As Minister for Women, Kelly O'Dwyer might be superior to Michaelia Cash and Tony Abbott — but that's no great achievement, writes Jacinta Coelho.
KELLY O'DWYER was appointed the Minister for Women in December 2017. One could say that this was a positive move for the Turnbull Government and a refreshing change from Michaela Cash or Tony Abbott, whose "qualifications" for the role included, uh, "having daughters" and
having archaic views on Australian Women.
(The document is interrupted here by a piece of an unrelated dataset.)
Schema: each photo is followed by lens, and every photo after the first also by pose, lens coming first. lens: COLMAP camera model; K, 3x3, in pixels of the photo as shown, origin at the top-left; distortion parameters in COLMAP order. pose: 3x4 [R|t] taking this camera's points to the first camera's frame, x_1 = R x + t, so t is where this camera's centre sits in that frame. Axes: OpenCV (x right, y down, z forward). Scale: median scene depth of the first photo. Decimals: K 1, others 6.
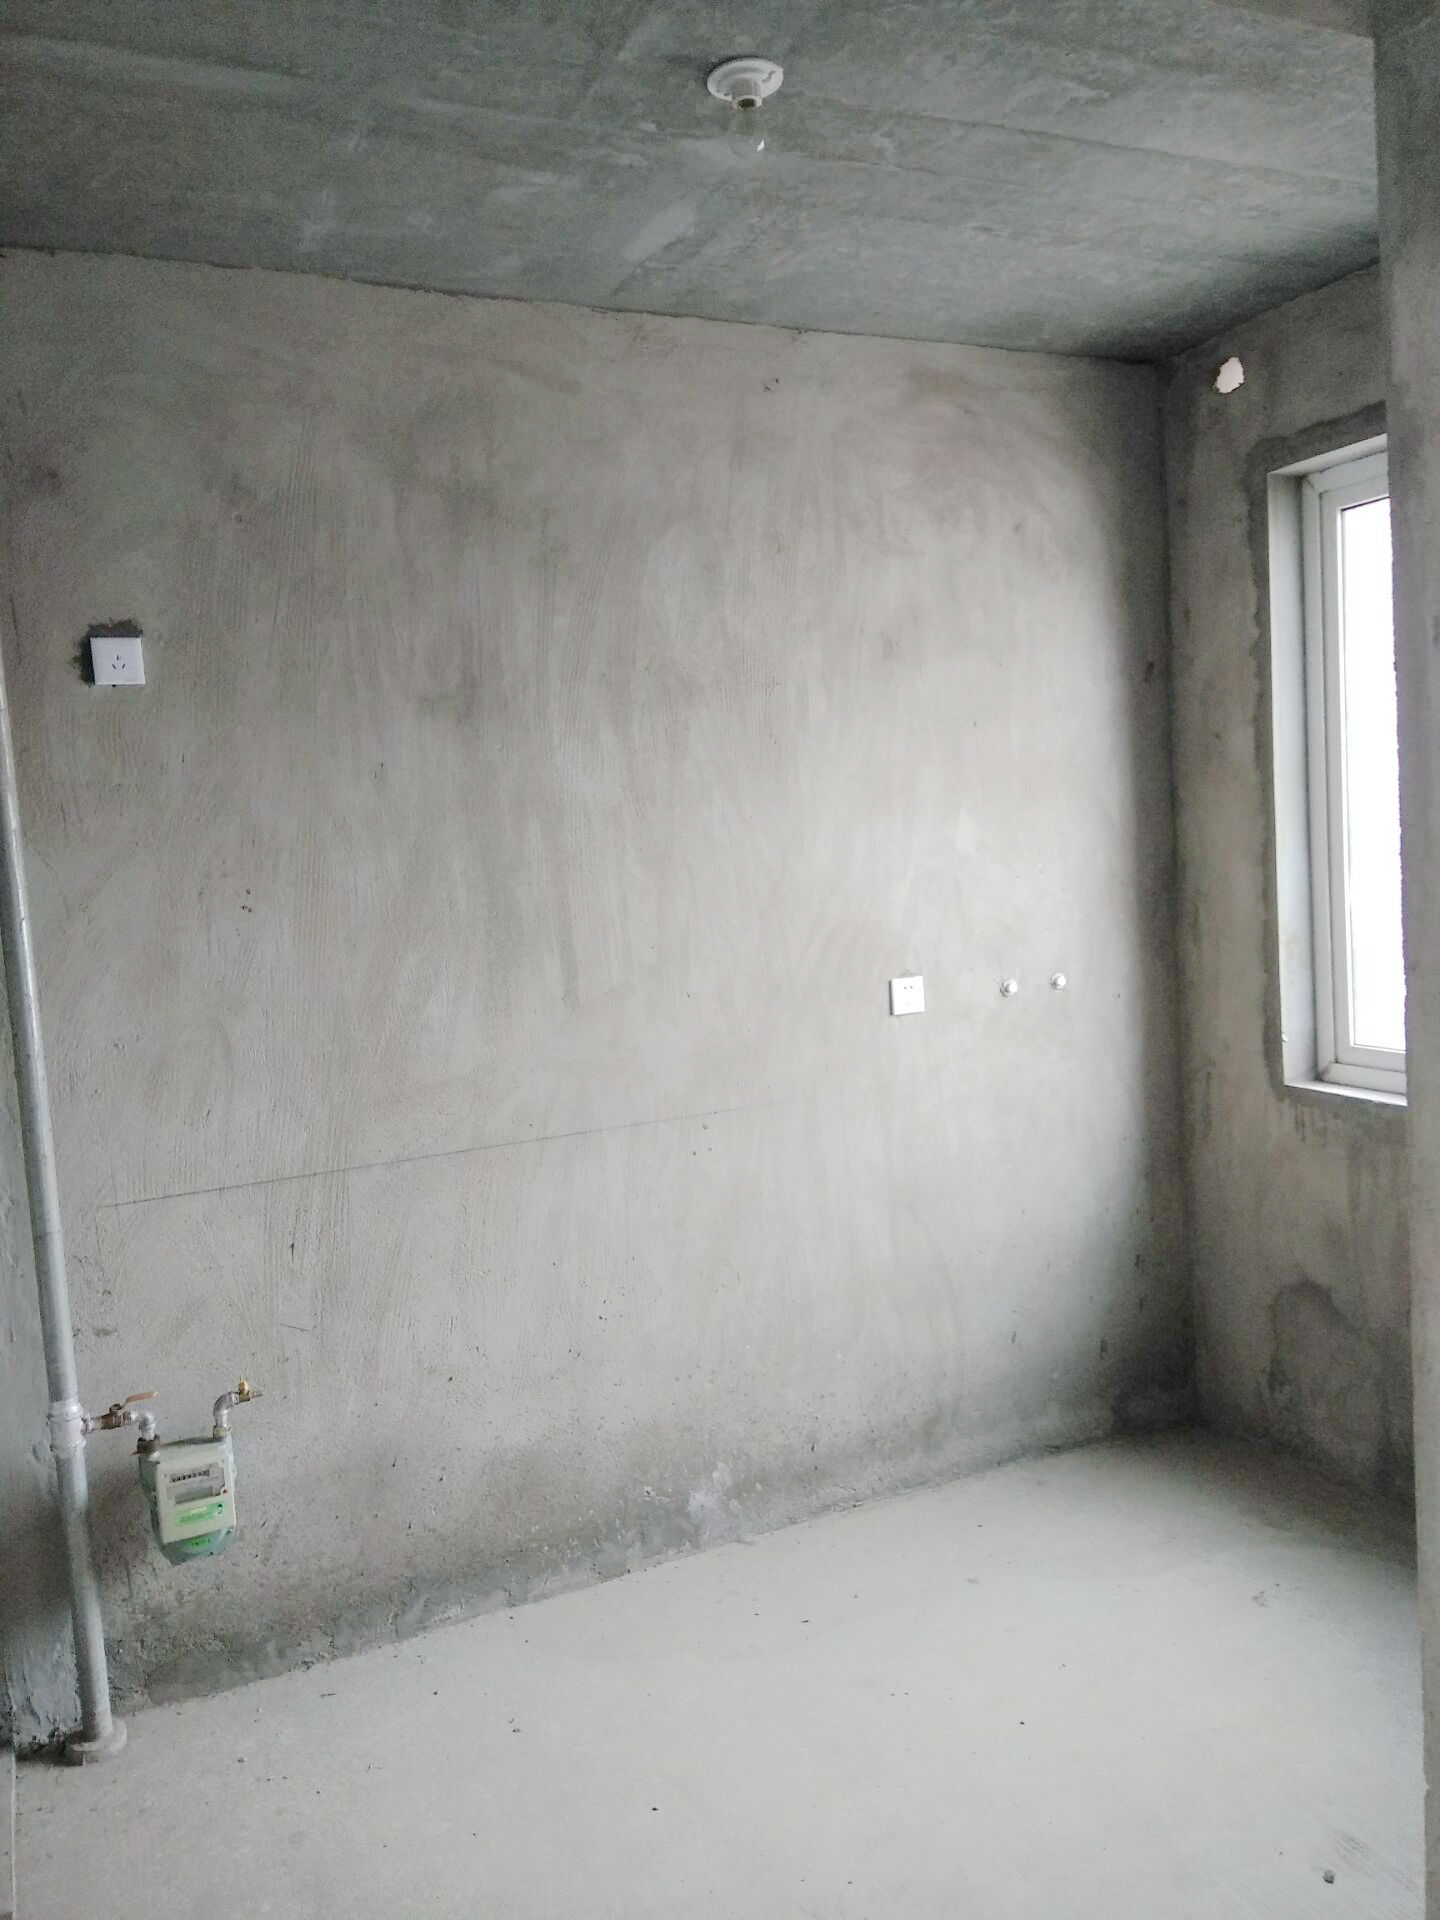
lens RADIAL K [[1470.1, 0, 720.0], [0, 1470.1, 960.0], [0, 0, 1]] dist [0.100657, -0.151619]
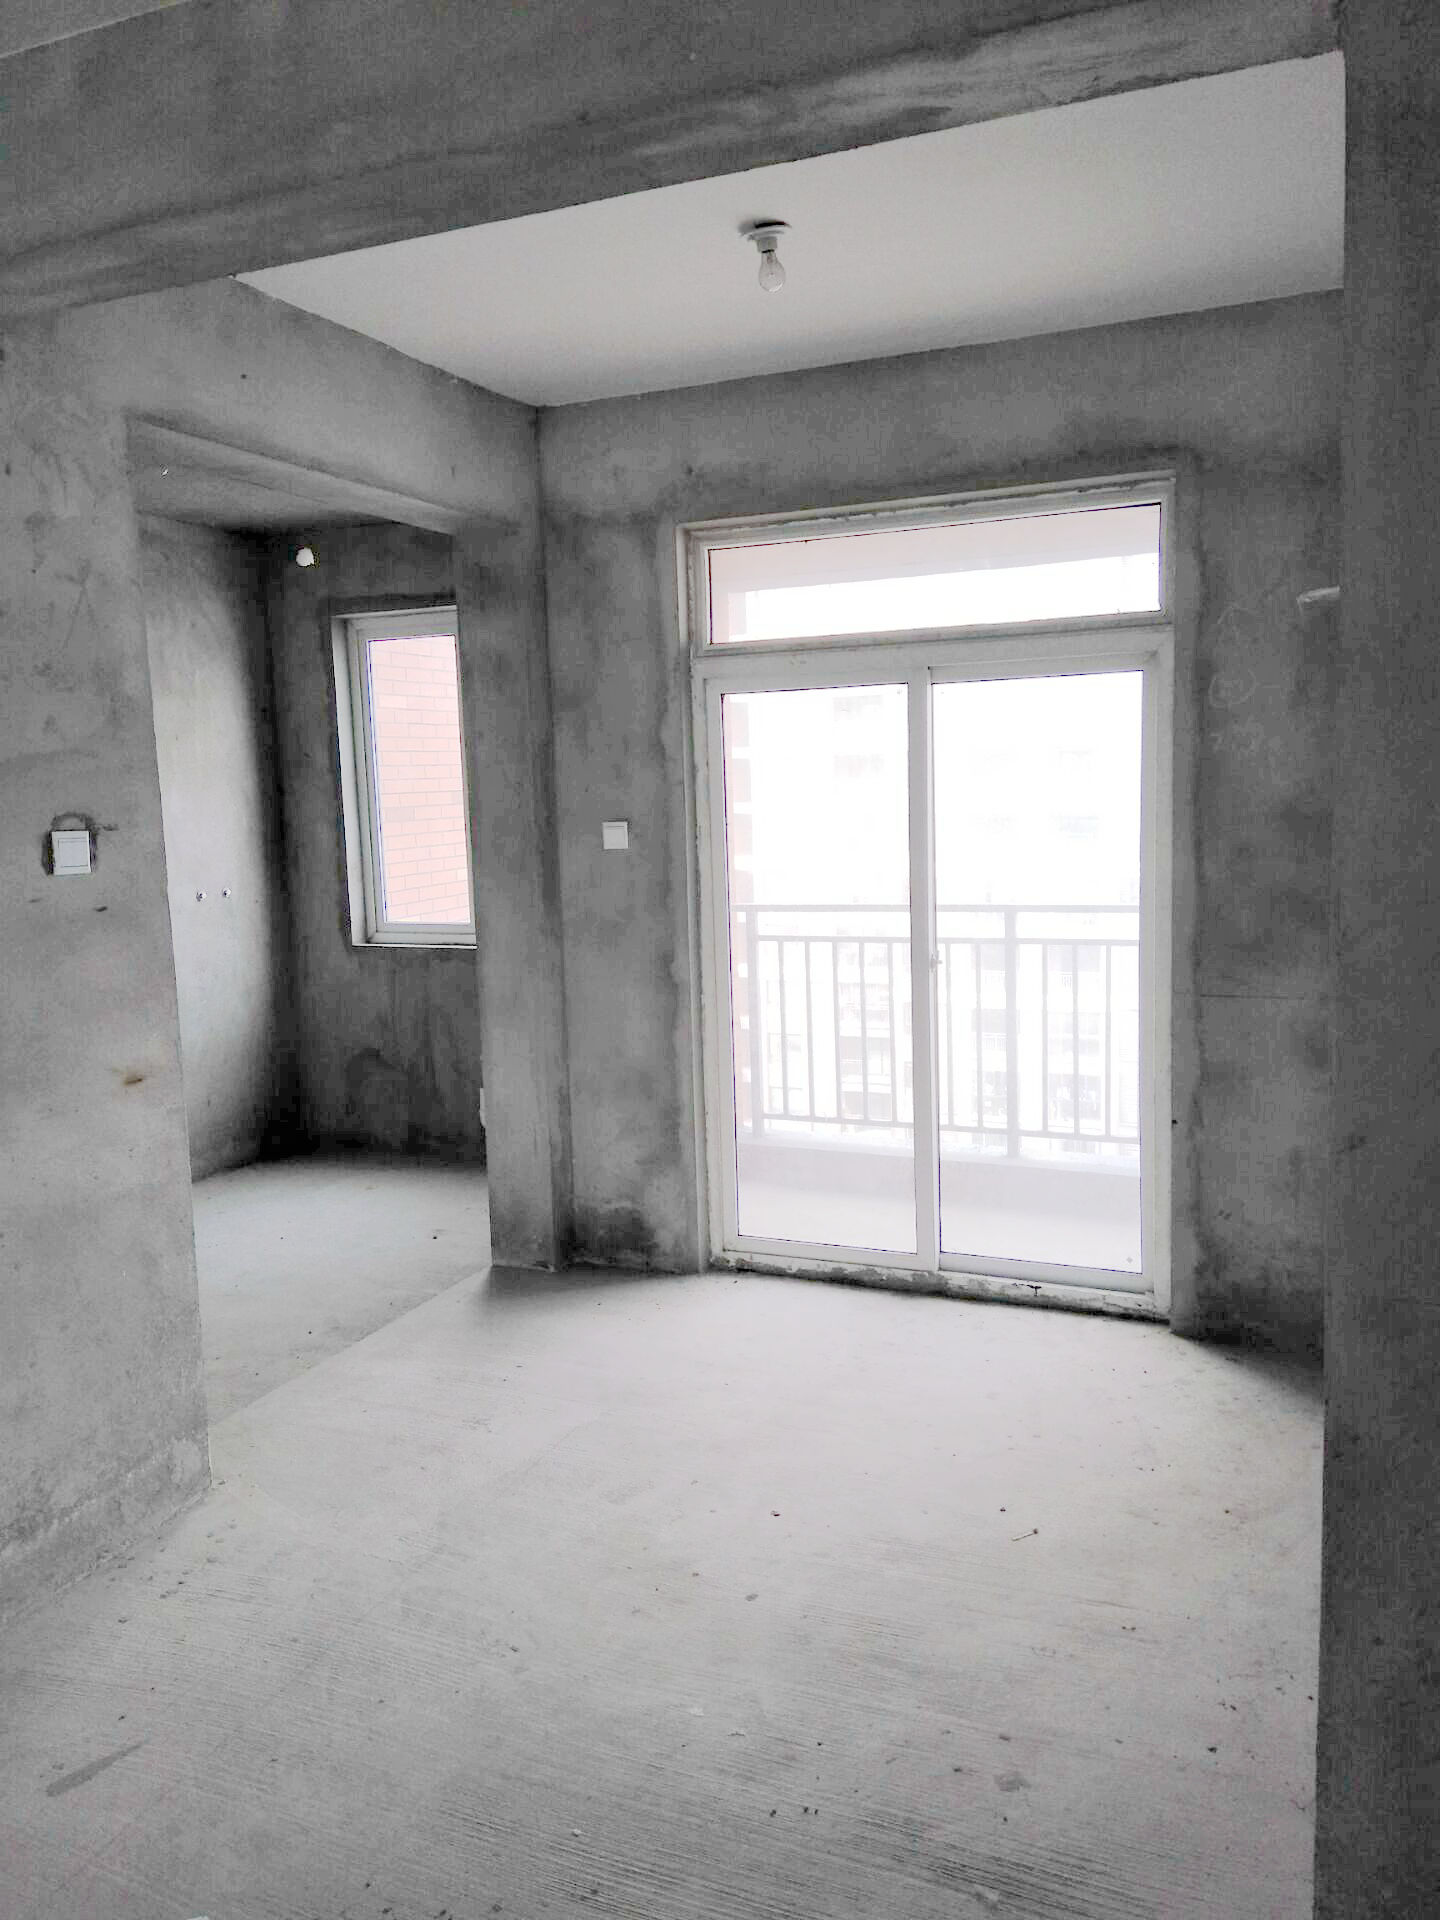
lens RADIAL K [[1470.1, 0, 720.0], [0, 1470.1, 960.0], [0, 0, 1]] dist [0.100657, -0.151619]
pose [[0.736815, -0.041261, 0.674834, -0.528343], [0.040090, 0.999046, 0.017312, 0.088252], [-0.674905, 0.014298, 0.737766, -0.671133]]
O'Dwyer declared herself a feminist in her first address in the role. She was careful to differentiate herself from Michaela Cash by openly declaring herself a feminist. She drew on her experiences of cute conversations with her daughter who referred to the pilot as a "she". She highlighted her role in founding the Parliamentary Friends of Women in Science, Maths and Engineering.
Last year, the Turnbull Government introduced the Towards 2025: An Australian Government strategy to boost women’s workforce participation, in which Michaela Cash claimed that they are reducing the gender pay gap by increasing the participation of women in the workforce.... because that is the reason why there is pay gap — women are just not participating in the workforce. Michaela Cash seemed to be confusing women's participation in work with the gender pay inequity. It's a red herring.
At least Cash was honest about not being a feminist.
O'Dwyer has sought to reduce pay inequity by calling on businesses nicely (which we know always works) to check once a male has a pay rise whether or not any females are left behind. Not by imposing any actual penalties on businesses who knowingly have pay gaps for men and women in the same roles (with presumably everything else on par).
As the saying goes, talk is cheap.
I'm not convinced.
Don't get me wrong, O'Dwyer is a feminist, but only a half-assed neoliberal Sheryl Sandberg version 2 way (that is: the free market and the individual's right to economic participation will solve everything including well entrenched sexism).
She's a feminist... but only when it comes to certain groups of women who are looking for economic advancement (poor women need not apply) or when it suits her political purpose (to fill the role of the Minister for Women). In her speech, she referred to a female scientist who she assisted gaining part time employment for an NHMRC research grant. Kudos to her. That was a positive move, but there is something about her feminist claim I'm still not buying.
For instance, if she really cared about advancing women, she wouldn't have joined the
boys club Liberal Party, which severely underrepresents women in parliament. The same political party that nominated Tony Abbott as their leader, implemented a GST on tampons and sanitary items, and still refused to remove the much contested tampon tax (mind you Labor didn't cut it either, but at least Tanya Pilbersek is talking about it — talk still being cheap).
She defended Tony Abbott, who has made it clear on several occasions he has archaic views on Australian women.
For example, as a university student in the 1970s, Abbott wrote:
'I think it would be folly to expect that women will ever dominate or even approach equal representation in a large number of areas simply because their aptitudes, abilities and interests are different for physiological reasons.'
If he had made that quote alone, I would give Abbott the benefit of the doubt as attitudes towards women in the 1970s were different to 2018 and people do change. But his archaic views on women persist to this day.
As self-appointed Minister for Women, Abbott chose to cut funding to community legal centres, who predominately dealt with domestic violence, which we know is killing around one Australian women per week. He has made it clear that he believes a woman's right to withhold sexual intercourse entirely needs to be "moderated". O'Dwyer defended him and hence you'd be forgiven for being a little bit skeptic of her "feminist identity" today.
She accused Julia Gillard of playing the "gender card" in her misogyny speech:
It arguably suited O'Dwyer to do so for political gain — just like it suits her to declare herself a feminist now.
The trouble with asserting that she is a feminist is that the principles underlying the Liberal Party are not compatible with feminism. In other words, economic freedom and participation are not going to solve feminist issues.
Don't get me wrong, it is possible to be a conservative feminist — it's just unlikely when your political party is anything but and doesn't seem to be changing anytime soon.
Given her track record of refusing to admit the Government took too long to commence the Banking Royal Commission, O'Dwyer can assert she's a feminist as long as she likes — but I'd advise her to pull the other one.